Pode o leitor estar pensado, "o que isso tem haver com ser preto?", não sei, mas meus colegas brancos não tinham esse problema.

Quando parti para a quinta série, nova faze da vida, aprendi rapidamente que no mundo dos homens o mais forte sobrepuja o mais fraco, no caso eu. Apanhei bastante na escola, coincidência ou não, meus agressores eram brancos. Acredito na verdade que apanhava nem tanto pela cor, mas pelas regras. Que regras? As regras dos machos. Se o leitor for mulher, talvez não entenda bem ou até pense que estou mentindo e que nós homens não somos tão selvagens assim. Se porém for homem, há de concordar comigo.

No mundo dos homens é preciso se impor, seja para arrumar namoradas ou para viver em paz uma vez que as regras são claras, se você não se impor sobre alguém, ele se imporá à você, caso não faça, outro se imporá sobre ele e você.

Este se impor vai desde piadinhas ridículas como "bichinha" até agressões físicas em grupo, o que também já passei.

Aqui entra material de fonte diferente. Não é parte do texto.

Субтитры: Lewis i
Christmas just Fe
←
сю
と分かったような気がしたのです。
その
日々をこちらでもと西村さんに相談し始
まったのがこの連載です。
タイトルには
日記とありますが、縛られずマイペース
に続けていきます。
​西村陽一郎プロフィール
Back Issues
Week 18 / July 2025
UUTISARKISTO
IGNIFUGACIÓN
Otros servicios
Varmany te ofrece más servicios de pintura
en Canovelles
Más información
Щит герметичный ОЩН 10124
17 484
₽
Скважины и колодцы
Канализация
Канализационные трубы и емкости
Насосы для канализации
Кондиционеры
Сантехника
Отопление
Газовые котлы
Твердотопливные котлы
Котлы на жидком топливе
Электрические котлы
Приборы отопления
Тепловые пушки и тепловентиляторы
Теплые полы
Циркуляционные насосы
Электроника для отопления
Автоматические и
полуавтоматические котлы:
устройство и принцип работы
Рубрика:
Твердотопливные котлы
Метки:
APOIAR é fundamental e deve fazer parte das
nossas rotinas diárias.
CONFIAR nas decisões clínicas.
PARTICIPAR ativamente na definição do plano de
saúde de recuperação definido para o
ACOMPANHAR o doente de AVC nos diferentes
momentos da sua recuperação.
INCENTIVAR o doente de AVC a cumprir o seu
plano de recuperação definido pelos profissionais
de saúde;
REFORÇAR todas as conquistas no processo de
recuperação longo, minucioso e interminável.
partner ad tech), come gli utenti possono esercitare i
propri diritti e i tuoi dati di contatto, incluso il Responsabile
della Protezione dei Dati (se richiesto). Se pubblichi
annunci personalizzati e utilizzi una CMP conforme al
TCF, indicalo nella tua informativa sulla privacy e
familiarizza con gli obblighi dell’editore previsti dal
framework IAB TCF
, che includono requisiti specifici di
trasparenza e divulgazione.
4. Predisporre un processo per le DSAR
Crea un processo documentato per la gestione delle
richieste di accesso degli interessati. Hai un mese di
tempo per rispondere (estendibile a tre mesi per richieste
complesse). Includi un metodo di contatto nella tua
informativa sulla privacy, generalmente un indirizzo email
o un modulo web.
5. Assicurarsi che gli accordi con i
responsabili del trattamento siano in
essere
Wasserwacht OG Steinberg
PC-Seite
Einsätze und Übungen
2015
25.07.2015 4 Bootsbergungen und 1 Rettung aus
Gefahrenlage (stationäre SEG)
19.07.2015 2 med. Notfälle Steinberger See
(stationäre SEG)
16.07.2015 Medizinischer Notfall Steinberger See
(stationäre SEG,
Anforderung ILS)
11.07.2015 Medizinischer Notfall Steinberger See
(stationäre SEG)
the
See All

No meu caso não apanhava só na escola, os garotos da minha rua também gostavam deste esporte. Não é de se admirar que só tenha arrumado namorada aos dezoito anos.

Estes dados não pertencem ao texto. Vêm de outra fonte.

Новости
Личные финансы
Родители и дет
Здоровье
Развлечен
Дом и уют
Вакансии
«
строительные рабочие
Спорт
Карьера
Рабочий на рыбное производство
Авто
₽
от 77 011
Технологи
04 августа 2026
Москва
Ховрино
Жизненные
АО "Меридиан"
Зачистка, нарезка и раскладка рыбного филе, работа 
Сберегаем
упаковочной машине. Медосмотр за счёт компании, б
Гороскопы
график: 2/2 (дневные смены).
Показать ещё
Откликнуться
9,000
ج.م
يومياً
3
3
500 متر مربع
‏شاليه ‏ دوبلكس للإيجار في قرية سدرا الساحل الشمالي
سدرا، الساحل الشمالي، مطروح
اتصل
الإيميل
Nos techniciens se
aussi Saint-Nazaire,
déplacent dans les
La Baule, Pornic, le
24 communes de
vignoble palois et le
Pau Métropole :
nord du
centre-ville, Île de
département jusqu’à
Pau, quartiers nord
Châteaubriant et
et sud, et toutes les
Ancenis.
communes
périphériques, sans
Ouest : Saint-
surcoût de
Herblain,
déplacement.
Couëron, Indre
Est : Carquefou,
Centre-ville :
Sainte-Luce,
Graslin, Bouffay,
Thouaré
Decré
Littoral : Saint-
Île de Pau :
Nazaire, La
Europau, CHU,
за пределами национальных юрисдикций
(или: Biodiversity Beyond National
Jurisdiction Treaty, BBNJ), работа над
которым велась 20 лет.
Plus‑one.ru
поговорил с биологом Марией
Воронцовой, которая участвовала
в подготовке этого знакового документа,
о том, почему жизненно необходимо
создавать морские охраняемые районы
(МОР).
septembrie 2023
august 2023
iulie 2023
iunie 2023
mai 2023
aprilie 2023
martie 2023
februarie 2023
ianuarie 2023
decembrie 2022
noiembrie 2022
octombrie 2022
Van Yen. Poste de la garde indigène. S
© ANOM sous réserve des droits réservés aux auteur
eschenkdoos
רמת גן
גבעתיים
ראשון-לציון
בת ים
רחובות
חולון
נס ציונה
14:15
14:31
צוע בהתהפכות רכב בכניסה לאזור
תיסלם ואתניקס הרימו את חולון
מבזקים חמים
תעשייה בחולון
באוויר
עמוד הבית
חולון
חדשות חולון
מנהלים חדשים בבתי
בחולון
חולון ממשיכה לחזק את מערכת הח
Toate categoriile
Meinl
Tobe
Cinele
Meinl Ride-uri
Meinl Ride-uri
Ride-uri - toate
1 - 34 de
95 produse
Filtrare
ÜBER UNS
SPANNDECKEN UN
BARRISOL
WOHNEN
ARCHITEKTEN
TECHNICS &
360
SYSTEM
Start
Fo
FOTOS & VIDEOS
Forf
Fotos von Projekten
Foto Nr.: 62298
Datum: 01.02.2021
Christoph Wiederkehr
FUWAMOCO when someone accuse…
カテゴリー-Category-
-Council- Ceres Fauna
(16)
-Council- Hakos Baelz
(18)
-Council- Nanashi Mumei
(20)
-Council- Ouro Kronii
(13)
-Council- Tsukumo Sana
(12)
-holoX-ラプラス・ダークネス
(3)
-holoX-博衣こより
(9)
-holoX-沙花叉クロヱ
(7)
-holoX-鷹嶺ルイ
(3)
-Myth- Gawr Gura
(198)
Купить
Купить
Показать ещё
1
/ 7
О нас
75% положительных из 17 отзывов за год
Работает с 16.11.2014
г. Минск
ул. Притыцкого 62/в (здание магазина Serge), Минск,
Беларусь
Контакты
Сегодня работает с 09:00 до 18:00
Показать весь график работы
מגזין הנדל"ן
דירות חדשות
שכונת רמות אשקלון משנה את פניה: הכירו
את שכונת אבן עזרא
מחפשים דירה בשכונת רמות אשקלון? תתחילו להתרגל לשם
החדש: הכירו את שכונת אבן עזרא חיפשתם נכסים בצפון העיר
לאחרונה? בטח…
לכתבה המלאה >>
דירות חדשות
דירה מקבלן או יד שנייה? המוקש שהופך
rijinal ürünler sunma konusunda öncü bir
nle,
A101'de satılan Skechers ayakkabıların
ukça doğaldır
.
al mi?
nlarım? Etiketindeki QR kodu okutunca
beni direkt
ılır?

Em relação às mulheres, conheci uma moça na quinta série, foram meus primeiros toques numa mulher, certo que não passaram de mãozinha dada. Depois disto minhas relações com o sexo oposto resumiam-se em queixas: eu ouvindo e consolando-as pelos namorados safados. Se não tomei iniciativas? Claro que sim, e as respostas eram sempre as mesmas: "não quero estragar nossa amizade" e "você é um ótimo amigo". O que que isso tem haver com ser preto? deve estar se perguntando. Não sei, talvez o tempo e espaço.

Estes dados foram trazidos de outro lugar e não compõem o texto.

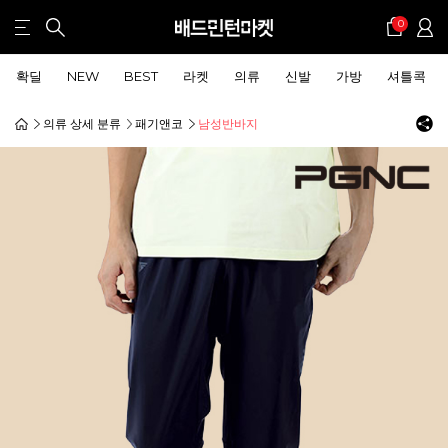
0
확딜
NEW
BEST
라켓
의류
신발
가방
셔틀콕
의류 상세 분류
패기앤코
남성반바지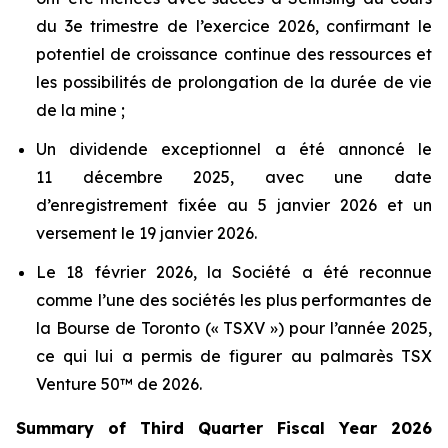
du 3e trimestre de l’exercice 2026, confirmant le
potentiel de croissance continue des ressources et
les possibilités de prolongation de la durée de vie
de la mine ;
Un dividende exceptionnel a été annoncé le
11 décembre 2025, avec une date
d’enregistrement fixée au 5 janvier 2026 et un
versement le 19 janvier 2026.
Le 18 février 2026, la Société a été reconnue
comme l’une des sociétés les plus performantes de
la Bourse de Toronto (« TSXV ») pour l’année 2025,
ce qui lui a permis de figurer au palmarès TSX
Venture 50™ de 2026.
Summary of Third Quarter Fiscal Year 2026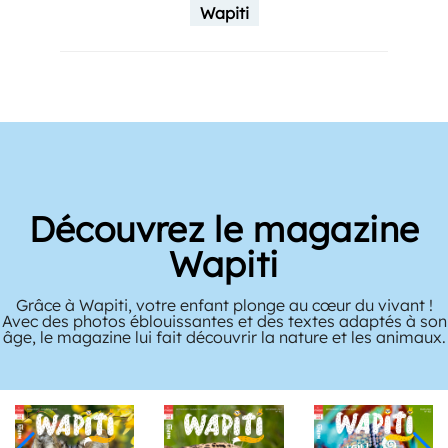
Wapiti
Découvrez le magazine
Wapiti
Grâce à Wapiti, votre enfant plonge au cœur du vivant !
Avec des photos éblouissantes et des textes adaptés à son
âge, le magazine lui fait découvrir la nature et les animaux.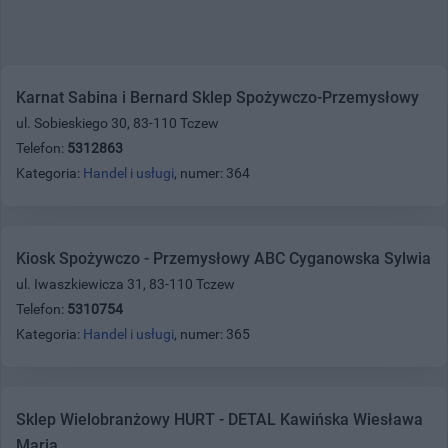
Karnat Sabina i Bernard Sklep Spożywczo-Przemysłowy
ul. Sobieskiego 30, 83-110 Tczew
Telefon:
5312863
Kategoria:
Handel i usługi
, numer: 364
Kiosk Spożywczo - Przemysłowy ABC Cyganowska Sylwia
ul. Iwaszkiewicza 31, 83-110 Tczew
Telefon:
5310754
Kategoria:
Handel i usługi
, numer: 365
Sklep Wielobranżowy HURT - DETAL Kawińska Wiesława
Maria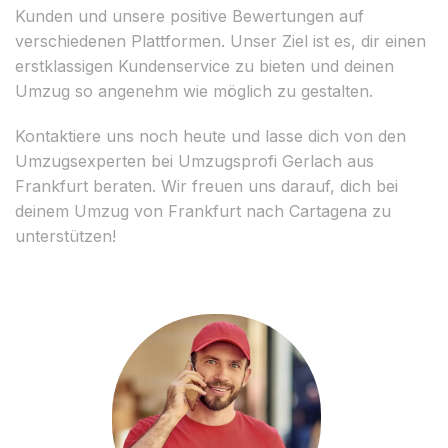
Kunden und unsere positive Bewertungen auf
verschiedenen Plattformen. Unser Ziel ist es, dir einen
erstklassigen Kundenservice zu bieten und deinen
Umzug so angenehm wie möglich zu gestalten.
Kontaktiere uns noch heute und lasse dich von den
Umzugsexperten bei Umzugsprofi Gerlach aus
Frankfurt beraten. Wir freuen uns darauf, dich bei
deinem Umzug von Frankfurt nach Cartagena zu
unterstützen!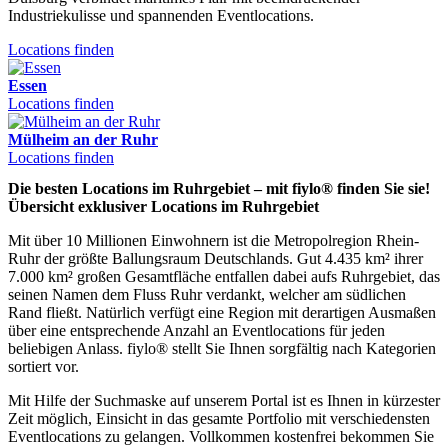
Industriekulisse und spannenden Eventlocations.
Locations finden
Essen
Locations finden
Mülheim an der Ruhr
Locations finden
Die besten Locations im Ruhrgebiet – mit fiylo® finden Sie sie!
Übersicht exklusiver Locations im Ruhrgebiet
Mit über 10 Millionen Einwohnern ist die Metropolregion Rhein-
Ruhr der größte Ballungsraum Deutschlands. Gut 4.435 km² ihrer
7.000 km² großen Gesamtfläche entfallen dabei aufs Ruhrgebiet, das
seinen Namen dem Fluss Ruhr verdankt, welcher am südlichen
Rand fließt. Natürlich verfügt eine Region mit derartigen Ausmaßen
über eine entsprechende Anzahl an Eventlocations für jeden
beliebigen Anlass. fiylo® stellt Sie Ihnen sorgfältig nach Kategorien
sortiert vor.
Mit Hilfe der Suchmaske auf unserem Portal ist es Ihnen in kürzester
Zeit möglich, Einsicht in das gesamte Portfolio mit verschiedensten
Eventlocations zu gelangen. Vollkommen kostenfrei bekommen Sie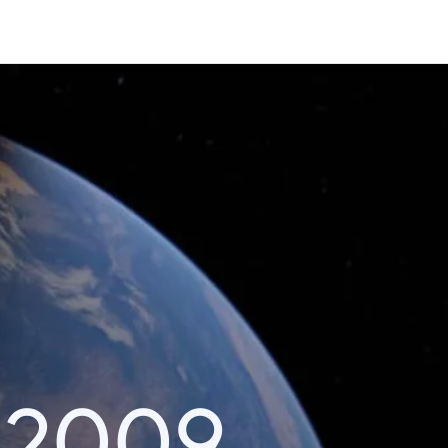
i 2009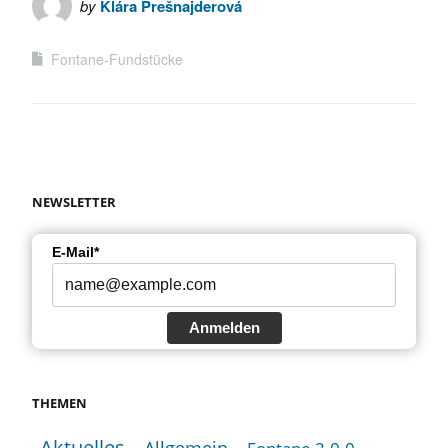
by
Klára Prešnajderová
Fontane-Fundstücke
NEWSLETTER
E-Mail*
Anmelden
THEMEN
Aktuelles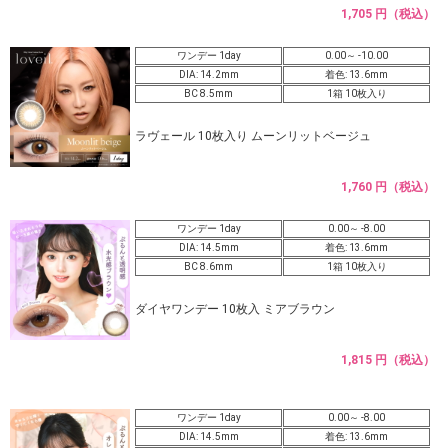
1,705 円（税込）
ワンデー 1day
0.00～ -10.00
DIA: 14.2mm
着色: 13.6mm
BC 8.5mm
1箱 10枚入り
ラヴェール 10枚入り ムーンリットベージュ
1,760 円（税込）
ワンデー 1day
0.00～ -8.00
DIA: 14.5mm
着色: 13.6mm
BC 8.6mm
1箱 10枚入り
ダイヤワンデー 10枚入 ミアブラウン
1,815 円（税込）
ワンデー 1day
0.00～ -8.00
DIA: 14.5mm
着色: 13.6mm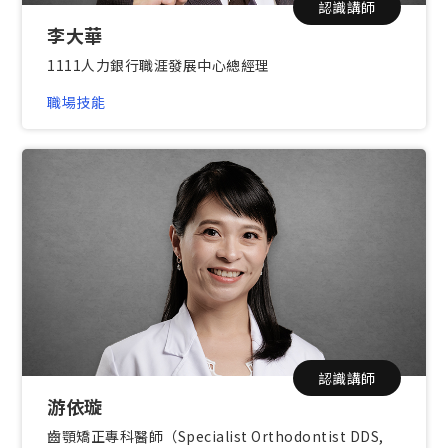
認識講師
李大華
1111人力銀行職涯發展中心總經理
職場技能
認識講師
游依璇
齒顎矯正專科醫師（Specialist Orthodontist DDS,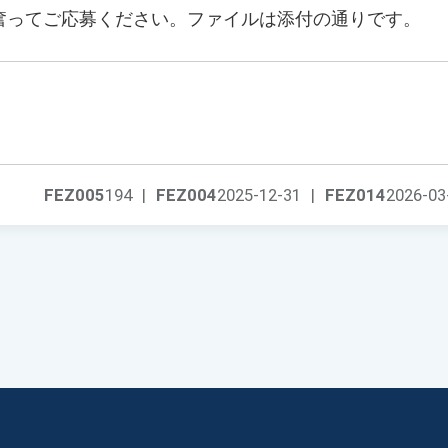
奮ってご応募ください。ファイルは添付の通りです。
FEZ005
194
|
FEZ004
2025-12-31
|
FEZ014
2026-03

Em casa a vida também não era fácil, todos os dias via minha mãe chorando aos cantos pelo abandono por meu pai, ou por ver seus filhos terem para comer café com farinha, refeição essa não muito atrativa, porém bastante nutritiva.

Belo dia meus pais se acertam, isso me fez feliz. Anos mais tarde consegui minha primeira namorada. E então tudo ficou melhor. Gostaria eu, continuei sem dinheiro e ela me deixou com o pretexto de que eu não beijava bem.

Na adolescência foi expulso da Catedral da cidade uma vez. Dá pra acreditar que alguém foi expulso da igreja? Pois é, eu fui. Quer explicação? Ela - a igreja - estava cheia de turistas que haviam aportado na cidade em um cruzeiro de férias. Coincidência ou não eram todos brancos.

Anos mais tarde veio a Universidade, que depois do shopping da cidade de Salvador, o local com o maior número de gente branca que eu já havia visto. E eu continuava sem dinheiro, o problema é que não tinha como comprar as caríssimas apostilas que os professores exigiam, e então tirava notas baixas. Isso se chama Seleção Natural, mas, este é outro assunto.

Para me deslocar de casa para a Universidade, dependia bastante do meio de transporte mais utilizado pelos pobres do mundo, desde a criação dos veículos de transporte: a CARONA. Cheguei a passar horas na rodovia esperando uma alma boa, enquanto as mulheres se iam em três minutos e os branquelos em dez. É interessante como você consegue estar tão perto dos carros e mesmo assim não ser visto pelos motoristas, me sentia o homem invisível, e por coincidência ou não, esses motoristas eram brancos, ao menos a maioria deles. Falando nisso, você sabem o índice de negros que possuem carrões? Eu não sei, mas espero ser um no futuro.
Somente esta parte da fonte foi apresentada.